Data for the task:
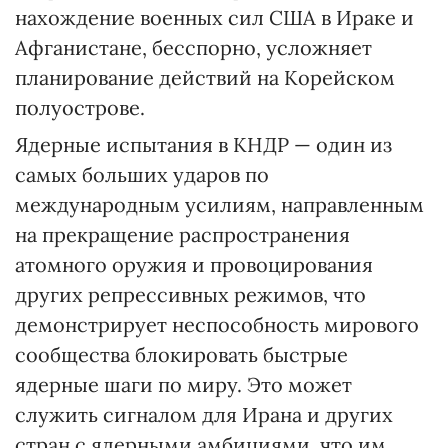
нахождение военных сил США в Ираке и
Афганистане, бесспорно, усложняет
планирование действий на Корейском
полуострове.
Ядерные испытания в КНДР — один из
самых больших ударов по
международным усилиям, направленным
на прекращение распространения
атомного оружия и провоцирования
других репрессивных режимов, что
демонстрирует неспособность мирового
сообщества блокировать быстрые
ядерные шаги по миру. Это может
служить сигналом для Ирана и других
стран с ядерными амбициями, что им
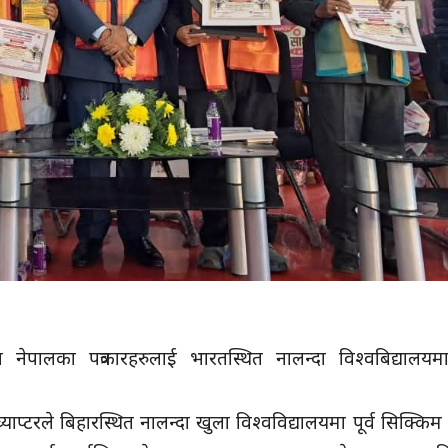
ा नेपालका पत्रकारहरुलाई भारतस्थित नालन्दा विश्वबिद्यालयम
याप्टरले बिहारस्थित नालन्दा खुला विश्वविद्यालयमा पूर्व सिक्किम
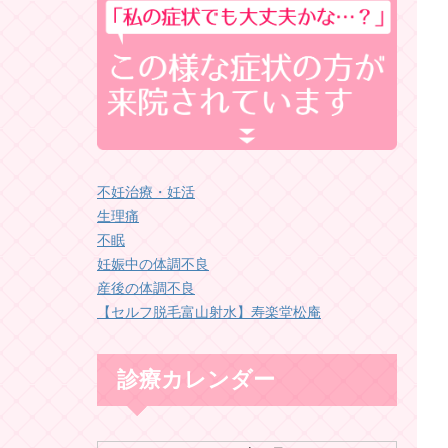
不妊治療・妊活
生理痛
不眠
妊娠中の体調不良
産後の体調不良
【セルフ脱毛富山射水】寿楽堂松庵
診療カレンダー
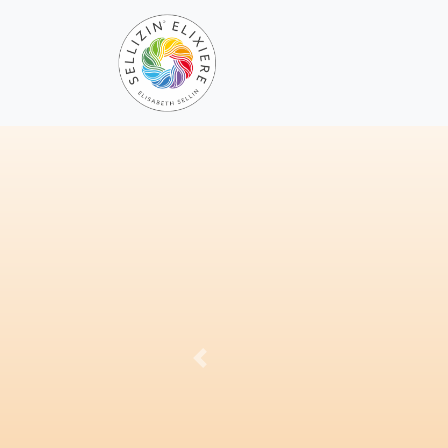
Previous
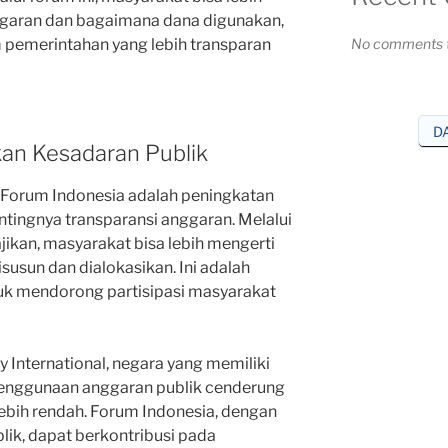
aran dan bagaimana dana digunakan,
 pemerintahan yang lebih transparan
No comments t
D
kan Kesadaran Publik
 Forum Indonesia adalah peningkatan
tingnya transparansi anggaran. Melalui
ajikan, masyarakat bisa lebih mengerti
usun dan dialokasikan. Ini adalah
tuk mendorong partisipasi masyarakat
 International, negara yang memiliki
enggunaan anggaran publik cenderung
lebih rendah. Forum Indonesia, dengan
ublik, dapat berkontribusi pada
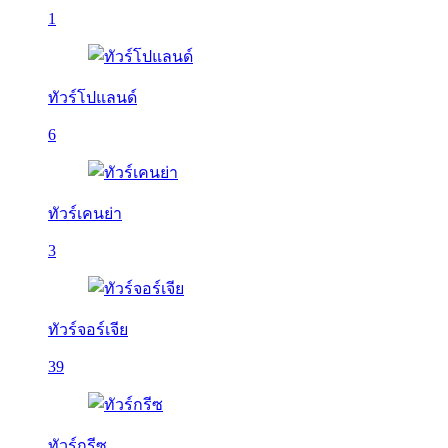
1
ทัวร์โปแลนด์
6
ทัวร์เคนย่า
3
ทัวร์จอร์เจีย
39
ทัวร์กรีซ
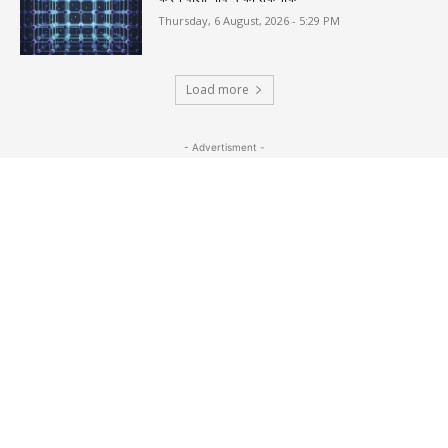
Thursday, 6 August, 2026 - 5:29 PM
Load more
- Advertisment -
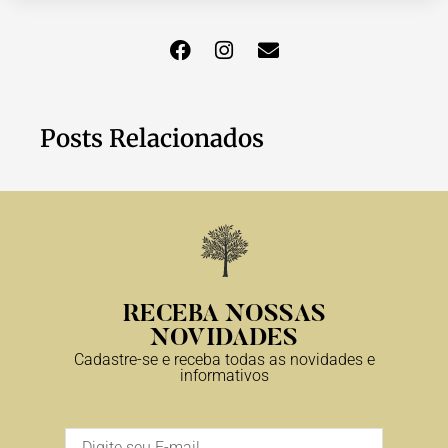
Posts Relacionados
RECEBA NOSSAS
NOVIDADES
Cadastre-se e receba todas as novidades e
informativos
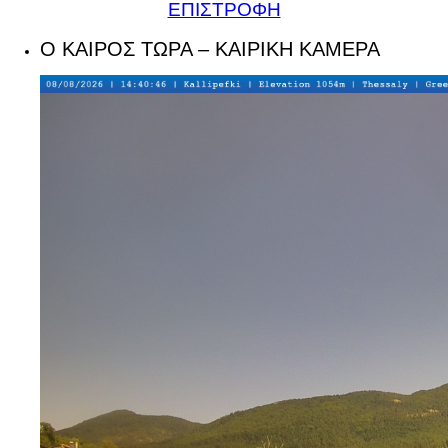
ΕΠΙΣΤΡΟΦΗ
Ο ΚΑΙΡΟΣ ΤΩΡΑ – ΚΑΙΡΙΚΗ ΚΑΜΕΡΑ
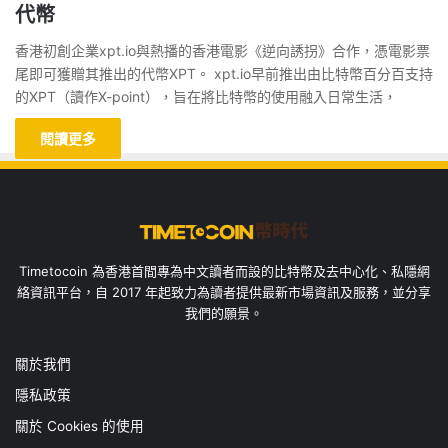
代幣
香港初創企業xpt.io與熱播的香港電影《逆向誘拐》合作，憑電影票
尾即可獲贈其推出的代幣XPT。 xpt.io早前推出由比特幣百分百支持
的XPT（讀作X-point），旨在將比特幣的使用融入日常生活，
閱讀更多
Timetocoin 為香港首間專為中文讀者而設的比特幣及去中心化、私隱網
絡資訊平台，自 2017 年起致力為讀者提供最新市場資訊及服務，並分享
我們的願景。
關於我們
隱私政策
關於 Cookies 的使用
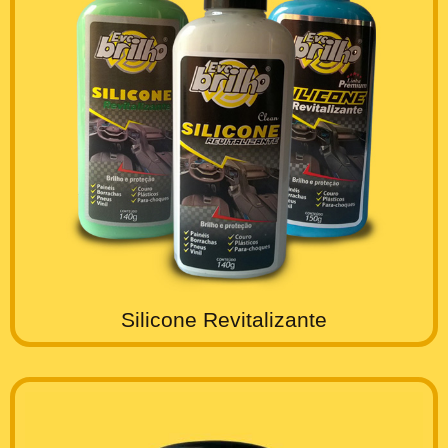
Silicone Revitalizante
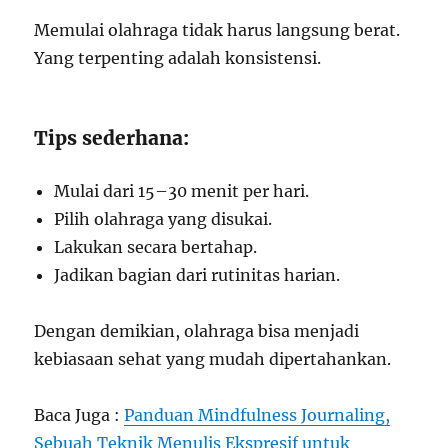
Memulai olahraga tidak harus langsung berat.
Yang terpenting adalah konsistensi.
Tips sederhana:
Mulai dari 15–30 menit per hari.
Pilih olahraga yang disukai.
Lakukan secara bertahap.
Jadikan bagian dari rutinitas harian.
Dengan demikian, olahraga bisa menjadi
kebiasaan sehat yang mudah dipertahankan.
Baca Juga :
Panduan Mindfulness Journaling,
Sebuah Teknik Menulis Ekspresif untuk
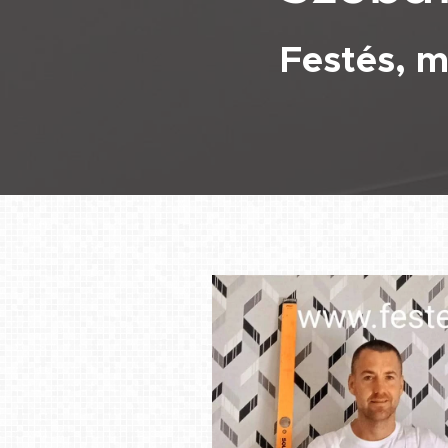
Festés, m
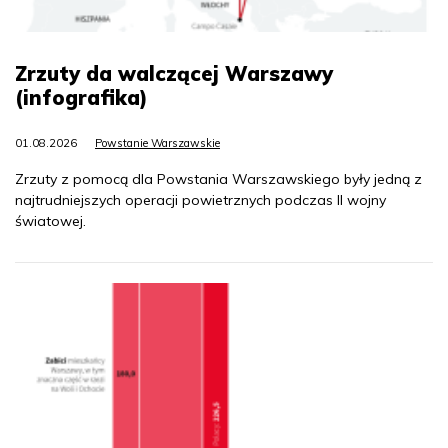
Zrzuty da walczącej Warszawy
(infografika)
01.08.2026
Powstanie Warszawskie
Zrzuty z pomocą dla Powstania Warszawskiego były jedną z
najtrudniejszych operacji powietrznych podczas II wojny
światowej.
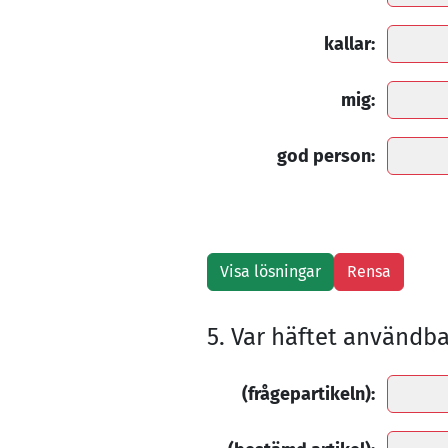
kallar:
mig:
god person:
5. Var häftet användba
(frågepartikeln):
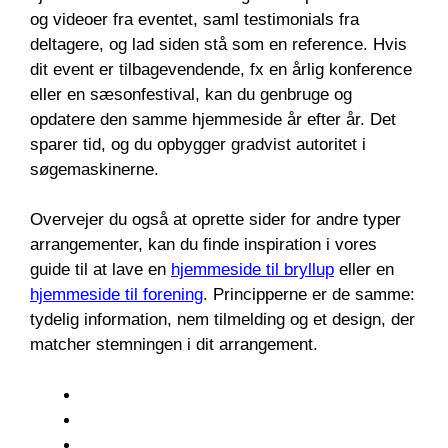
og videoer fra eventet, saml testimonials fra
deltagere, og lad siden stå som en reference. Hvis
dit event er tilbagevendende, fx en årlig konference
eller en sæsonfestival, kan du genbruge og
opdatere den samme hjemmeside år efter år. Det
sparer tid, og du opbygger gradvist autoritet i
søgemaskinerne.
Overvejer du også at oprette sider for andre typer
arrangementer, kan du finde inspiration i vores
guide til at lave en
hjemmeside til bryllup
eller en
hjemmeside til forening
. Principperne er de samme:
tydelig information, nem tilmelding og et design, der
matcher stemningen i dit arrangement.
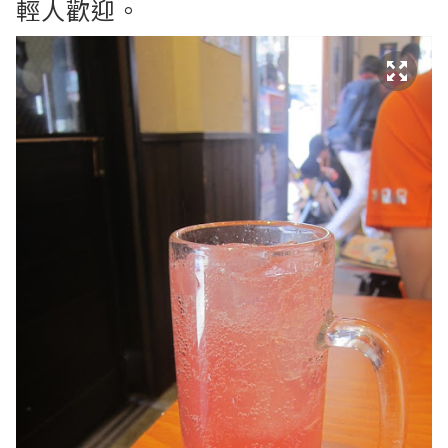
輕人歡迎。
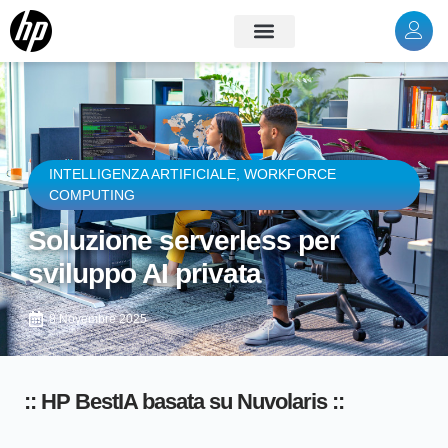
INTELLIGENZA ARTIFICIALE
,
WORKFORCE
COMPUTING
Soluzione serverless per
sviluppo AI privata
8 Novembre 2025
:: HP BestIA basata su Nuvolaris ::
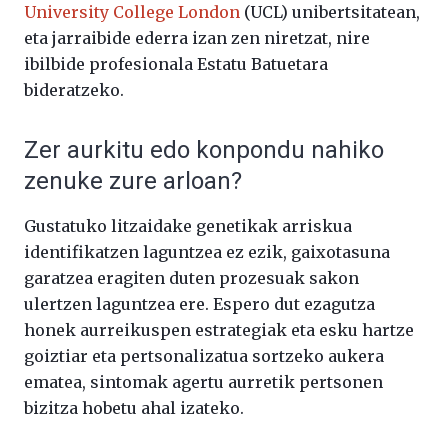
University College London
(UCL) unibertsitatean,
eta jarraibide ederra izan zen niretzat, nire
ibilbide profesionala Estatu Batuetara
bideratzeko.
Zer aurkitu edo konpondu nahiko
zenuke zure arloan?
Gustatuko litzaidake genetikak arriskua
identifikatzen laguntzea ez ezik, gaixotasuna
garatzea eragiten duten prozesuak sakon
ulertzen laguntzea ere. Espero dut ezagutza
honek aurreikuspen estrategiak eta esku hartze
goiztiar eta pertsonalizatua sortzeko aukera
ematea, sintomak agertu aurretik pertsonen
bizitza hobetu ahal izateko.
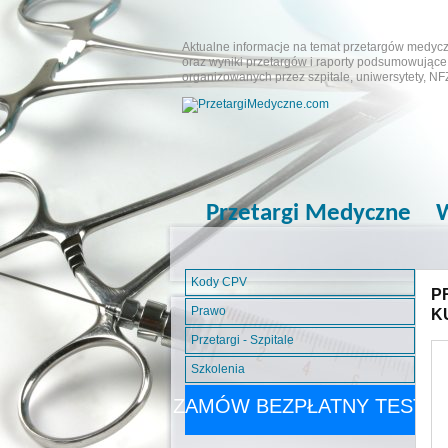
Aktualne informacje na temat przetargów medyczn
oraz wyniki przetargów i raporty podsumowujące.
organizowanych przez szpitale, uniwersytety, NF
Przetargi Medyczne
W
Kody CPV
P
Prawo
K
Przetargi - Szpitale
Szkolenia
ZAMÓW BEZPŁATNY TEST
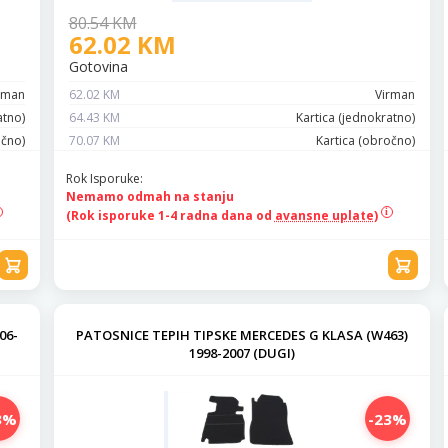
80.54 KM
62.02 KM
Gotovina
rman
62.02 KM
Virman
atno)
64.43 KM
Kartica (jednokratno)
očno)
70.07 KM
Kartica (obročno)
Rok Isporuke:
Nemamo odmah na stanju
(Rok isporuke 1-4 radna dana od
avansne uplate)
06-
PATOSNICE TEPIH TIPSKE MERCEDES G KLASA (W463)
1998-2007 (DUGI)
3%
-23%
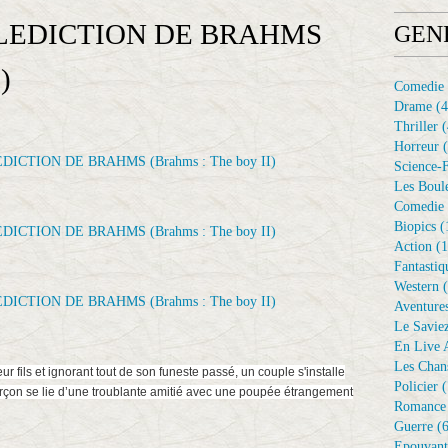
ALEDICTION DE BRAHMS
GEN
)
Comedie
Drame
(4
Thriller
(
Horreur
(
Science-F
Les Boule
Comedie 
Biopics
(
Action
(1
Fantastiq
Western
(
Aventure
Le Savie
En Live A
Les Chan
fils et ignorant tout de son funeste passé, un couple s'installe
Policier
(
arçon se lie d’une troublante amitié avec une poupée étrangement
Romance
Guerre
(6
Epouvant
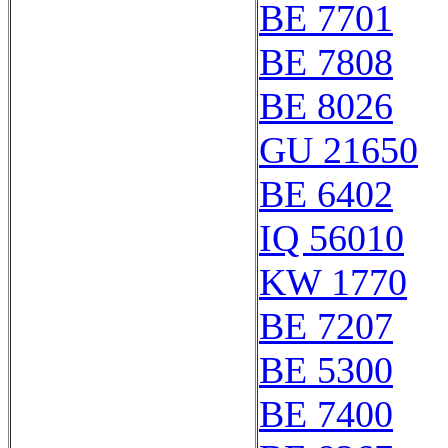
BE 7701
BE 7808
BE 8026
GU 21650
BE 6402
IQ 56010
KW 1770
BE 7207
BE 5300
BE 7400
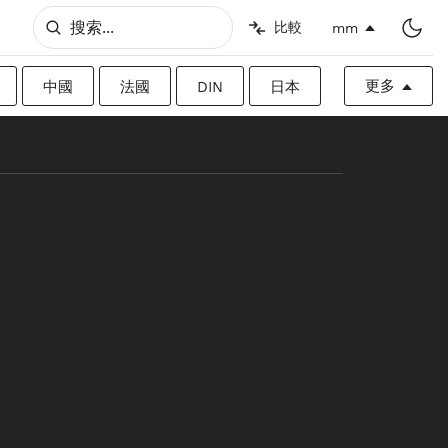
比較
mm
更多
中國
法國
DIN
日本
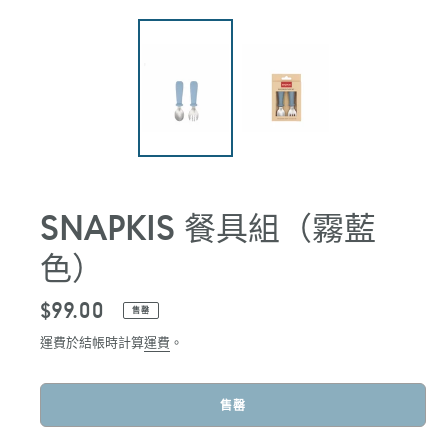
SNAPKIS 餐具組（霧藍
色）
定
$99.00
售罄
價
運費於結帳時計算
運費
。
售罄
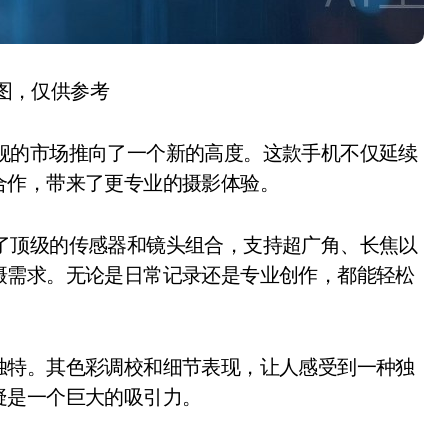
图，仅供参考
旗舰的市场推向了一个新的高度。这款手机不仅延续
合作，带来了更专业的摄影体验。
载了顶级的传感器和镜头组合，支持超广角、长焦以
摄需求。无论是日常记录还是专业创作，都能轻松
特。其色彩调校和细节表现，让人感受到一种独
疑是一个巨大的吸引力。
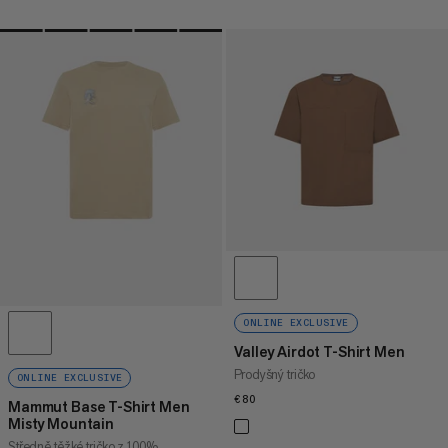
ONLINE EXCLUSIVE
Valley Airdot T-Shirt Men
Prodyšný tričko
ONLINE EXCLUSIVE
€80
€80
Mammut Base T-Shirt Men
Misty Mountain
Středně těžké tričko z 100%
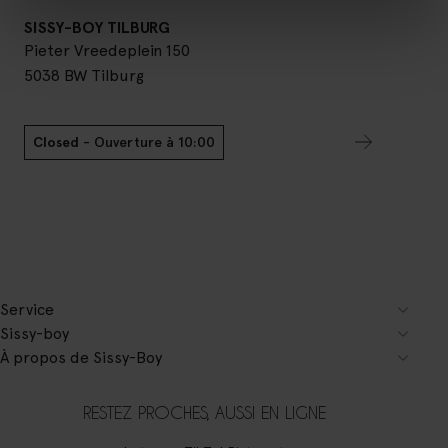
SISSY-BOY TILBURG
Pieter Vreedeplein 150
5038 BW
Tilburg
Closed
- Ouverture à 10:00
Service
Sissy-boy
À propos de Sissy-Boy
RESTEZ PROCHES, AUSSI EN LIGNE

Instructions to follow: What you return must match the records above exactly, minus any images.

Output below:
нахождение военных сил США в Ираке и
Афганистане, бесспорно, усложняет
планирование действий на Корейском
полуострове.
Ядерные испытания в КНДР — один из
самых больших ударов по
международным усилиям, направленным
на прекращение распространения
атомного оружия и провоцирования
других репрессивных режимов, что
демонстрирует неспособность мирового
сообщества блокировать быстрые
ядерные шаги по миру. Это может
служить сигналом для Ирана и других
стран с ядерными амбициями, что им
ा नेपालका पत्रकारहरुलाई भारतस्थित नालन्दा विश्वबिद्यालयम
याप्टरले बिहारस्थित नालन्दा खुला विश्वविद्यालयमा पूर्व सिक्किम
不妊治療・妊活
生理痛
不眠
妊娠中の体調不良
産後の体調不良
【セルフ脱毛富山射水】寿楽堂松庵
診療カレンダー
Previous
aran dan bagaimana dana digunakan,
 pemerintahan yang lebih transparan
No comments t
D
kan Kesadaran Publik
 Forum Indonesia adalah peningkatan
tingnya transparansi anggaran. Melalui
ajikan, masyarakat bisa lebih mengerti
usun dan dialokasikan. Ini adalah
tuk mendorong partisipasi masyarakat
 International, negara yang memiliki
enggunaan anggaran publik cenderung
lebih rendah. Forum Indonesia, dengan
ublik, dapat berkontribusi pada
1
ทัวร์โปแลนด์
6
ทัวร์เคนย่า
3
ทัวร์จอร์เจีย
39
ทัวร์กรีซ
Thursday, 6 August, 2026 - 5:29 PM
Load more
- Advertisment -
Posts Relacionados
RECEBA NOSSAS
NOVIDADES
Cadastre-se e receba todas as novidades e
informativos
ΕΠΙΣΤΡΟΦΗ
Ο ΚΑΙΡΟΣ ΤΩΡΑ – ΚΑΙΡΙΚΗ ΚΑΜΕΡΑ
代幣
香港初創企業xpt.io與熱播的香港電影《逆向誘拐》合作，憑電影票
尾即可獲贈其推出的代幣XPT。 xpt.io早前推出由比特幣百分百支持
的XPT（讀作X-point），旨在將比特幣的使用融入日常生活，
閱讀更多
Timetocoin 為香港首間專為中文讀者而設的比特幣及去中心化、私隱網
絡資訊平台，自 2017 年起致力為讀者提供最新市場資訊及服務，並分享
我們的願景。
關於我們
隱私政策
關於 Cookies 的使用
Silicone Revitalizante
Memulai olahraga tidak harus langsung berat.
Yang terpenting adalah konsistensi.
Tips sederhana:
Mulai dari 15–30 menit per hari.
Pilih olahraga yang disukai.
Lakukan secara bertahap.
Jadikan bagian dari rutinitas harian.
Dengan demikian, olahraga bisa menjadi
kebiasaan sehat yang mudah dipertahankan.
Baca Juga :
Panduan Mindfulness Journaling,
Sebuah Teknik Menulis Ekspresif untuk
Festés, m
Zrzuty da walczącej Warszawy
(infografika)
01.08.2026
Powstanie Warszawskie
Zrzuty z pomocą dla Powstania Warszawskiego były jedną z
najtrudniejszych operacji powietrznych podczas II wojny
światowej.
kallar:
mig:
god person:
5. Var häftet användba
(frågepartikeln):
og videoer fra eventet, saml testimonials fra
deltagere, og lad siden stå som en reference. Hvis
dit event er tilbagevendende, fx en årlig konference
eller en sæsonfestival, kan du genbruge og
opdatere den samme hjemmeside år efter år. Det
sparer tid, og du opbygger gradvist autoritet i
søgemaskinerne.
Overvejer du også at oprette sider for andre typer
arrangementer, kan du finde inspiration i vores
guide til at lave en
hjemmeside til bryllup
eller en
hjemmeside til forening
. Principperne er de samme:
tydelig information, nem tilmelding og et design, der
matcher stemningen i dit arrangement.
輕人歡迎。
INTELLIGENZA ARTIFICIALE
,
WORKFORCE
COMPUTING
Soluzione serverless per
sviluppo AI privata
8 Novembre 2025
:: HP BestIA basata su Nuvolaris ::
University College London
(UCL) unibertsitatean,
eta jarraibide ederra izan zen niretzat, nire
ibilbide profesionala Estatu Batuetara
bideratzeko.
Zer aurkitu edo konpondu nahiko
zenuke zure arloan?
Gustatuko litzaidake genetikak arriskua
identifikatzen laguntzea ez ezik, gaixotasuna
garatzea eragiten duten prozesuak sakon
ulertzen laguntzea ere. Espero dut ezagutza
honek aurreikuspen estrategiak eta esku hartze
goiztiar eta pertsonalizatua sortzeko aukera
ematea, sintomak agertu aurretik pertsonen
bizitza hobetu ahal izateko.
Aktualne informacje na temat przetargów medyczn
oraz wyniki przetargów i raporty podsumowujące.
organizowanych przez szpitale, uniwersytety, NF
Przetargi Medyczne
W
Kody CPV
P
Prawo
K
Przetargi - Szpitale
Szkolenia
ZAMÓW BEZPŁATNY TEST
80.54 KM
62.02 KM
Gotovina
rman
62.02 KM
Virman
atno)
64.43 KM
Kartica (jednokratno)
očno)
70.07 KM
Kartica (obročno)
Rok Isporuke:
Nemamo odmah na stanju
(Rok isporuke 1-4 radna dana od
avansne uplate)
06-
PATOSNICE TEPIH TIPSKE MERCEDES G KLASA (W463)
1998-2007 (DUGI)
3%
-23%
ALEDICTION DE BRAHMS
GEN
)
Comedie
Drame
(4
Thriller
(
Horreur
(
Science-F
Les Boule
Comedie 
Biopics
(
Action
(1
Fantastiq
Western
(
Aventure
Le Savie
En Live A
Les Chan
fils et ignorant tout de son funeste passé, un couple s'installe
Policier
(
arçon se lie d’une troublante amitié avec une poupée étrangement
Romance
Guerre
(6
Epouvant
BE 7701
BE 7808
BE 8026
GU 21650
BE 6402
IQ 56010
KW 1770
BE 7207
BE 5300
BE 7400
比較
mm
更多
中國
法國
DIN
日本
SNAPKIS 餐具組（霧藍
色）
定
$99.00
售罄
價
運費於結帳時計算
運費
。
售罄
图，仅供参考
旗舰的市场推向了一个新的高度。这款手机不仅延续
合作，带来了更专业的摄影体验。
载了顶级的传感器和镜头组合，支持超广角、长焦以
摄需求。无论是日常记录还是专业创作，都能轻松
特。其色彩调校和细节表现，让人感受到一种独
疑是一个巨大的吸引力。
ONLINE EXCLUSIVE
Valley Airdot T-Shirt Men
Prodyšný tričko
ONLINE EXCLUSIVE
€80
€80
Mammut Base T-Shirt Men
Misty Mountain
Středně těžké tričko z 100%
SISSY-BOY TILBURG
Pieter Vreedeplein 150
5038 BW
Tilburg
Closed
- Ouverture à 10:00
Service
Sissy-boy
À propos de Sissy-Boy
RESTEZ PROCHES, AUSSI EN LIGNE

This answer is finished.